▶ _Task item_:
Repeat the lines in the material below word for word, starting at the line that contains "further damage or theft." and ending at the line that contains "construction sites to", both included.

▶ _Transcribed page contents_:
Content starts

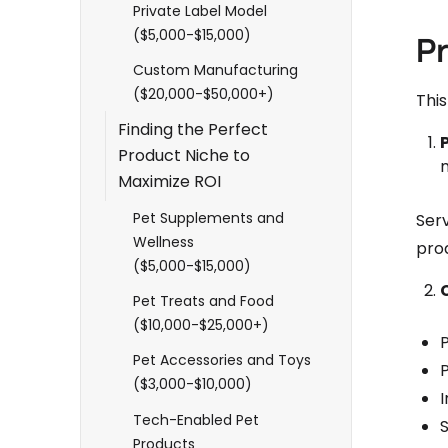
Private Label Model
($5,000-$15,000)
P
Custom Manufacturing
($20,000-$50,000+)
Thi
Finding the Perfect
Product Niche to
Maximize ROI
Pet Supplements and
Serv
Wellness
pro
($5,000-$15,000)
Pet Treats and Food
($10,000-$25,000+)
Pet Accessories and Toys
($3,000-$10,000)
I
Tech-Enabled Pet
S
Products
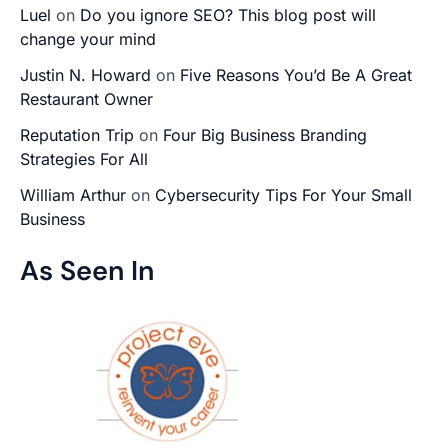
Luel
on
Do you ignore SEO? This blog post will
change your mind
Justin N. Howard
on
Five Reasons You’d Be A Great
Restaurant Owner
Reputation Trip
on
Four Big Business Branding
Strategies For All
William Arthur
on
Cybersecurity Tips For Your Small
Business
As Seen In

Content ends
Content starts

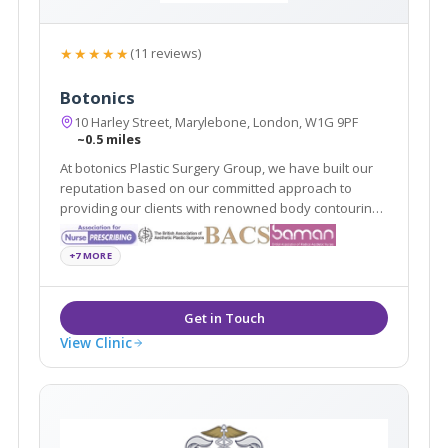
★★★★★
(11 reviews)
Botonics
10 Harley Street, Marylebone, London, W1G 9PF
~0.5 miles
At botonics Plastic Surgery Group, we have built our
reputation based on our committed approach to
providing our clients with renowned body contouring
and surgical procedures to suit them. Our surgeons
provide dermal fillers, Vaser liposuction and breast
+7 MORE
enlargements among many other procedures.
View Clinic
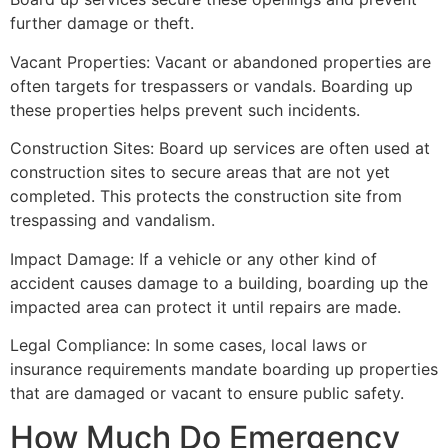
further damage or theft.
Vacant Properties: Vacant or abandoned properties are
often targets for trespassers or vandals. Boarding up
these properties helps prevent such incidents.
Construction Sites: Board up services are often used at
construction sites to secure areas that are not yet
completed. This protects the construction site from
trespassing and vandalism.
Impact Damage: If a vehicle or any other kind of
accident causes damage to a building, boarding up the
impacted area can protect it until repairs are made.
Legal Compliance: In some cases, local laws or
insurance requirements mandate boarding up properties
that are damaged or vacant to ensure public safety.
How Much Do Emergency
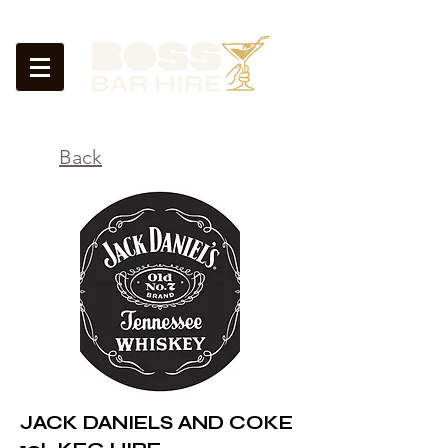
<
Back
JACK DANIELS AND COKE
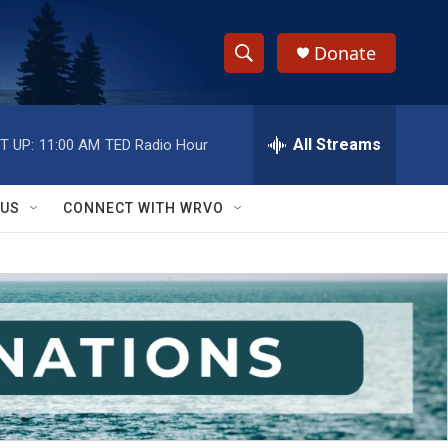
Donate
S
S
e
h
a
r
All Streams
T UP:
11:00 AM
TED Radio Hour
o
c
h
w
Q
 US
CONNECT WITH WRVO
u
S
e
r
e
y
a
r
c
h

Content ends
Content starts

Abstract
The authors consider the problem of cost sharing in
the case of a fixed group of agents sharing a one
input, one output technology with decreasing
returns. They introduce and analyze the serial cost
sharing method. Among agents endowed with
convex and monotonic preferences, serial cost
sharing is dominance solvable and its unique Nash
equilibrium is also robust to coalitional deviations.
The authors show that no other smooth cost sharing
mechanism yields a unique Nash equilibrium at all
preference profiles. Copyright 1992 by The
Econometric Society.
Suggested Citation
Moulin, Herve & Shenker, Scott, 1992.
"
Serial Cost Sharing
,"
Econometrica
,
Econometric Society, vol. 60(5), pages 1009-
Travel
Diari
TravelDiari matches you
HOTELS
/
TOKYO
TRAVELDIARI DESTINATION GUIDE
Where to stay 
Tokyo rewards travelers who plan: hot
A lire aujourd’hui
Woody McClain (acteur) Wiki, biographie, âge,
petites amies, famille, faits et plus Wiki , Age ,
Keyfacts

Content ends

▶ _Answer_:
further damage or theft.
Vacant Properties: Vacant or abandoned properties are
often targets for trespassers or vandals. Boarding up
these properties helps prevent such incidents.
Construction Sites: Board up services are often used at
construction sites to secure areas that are not yet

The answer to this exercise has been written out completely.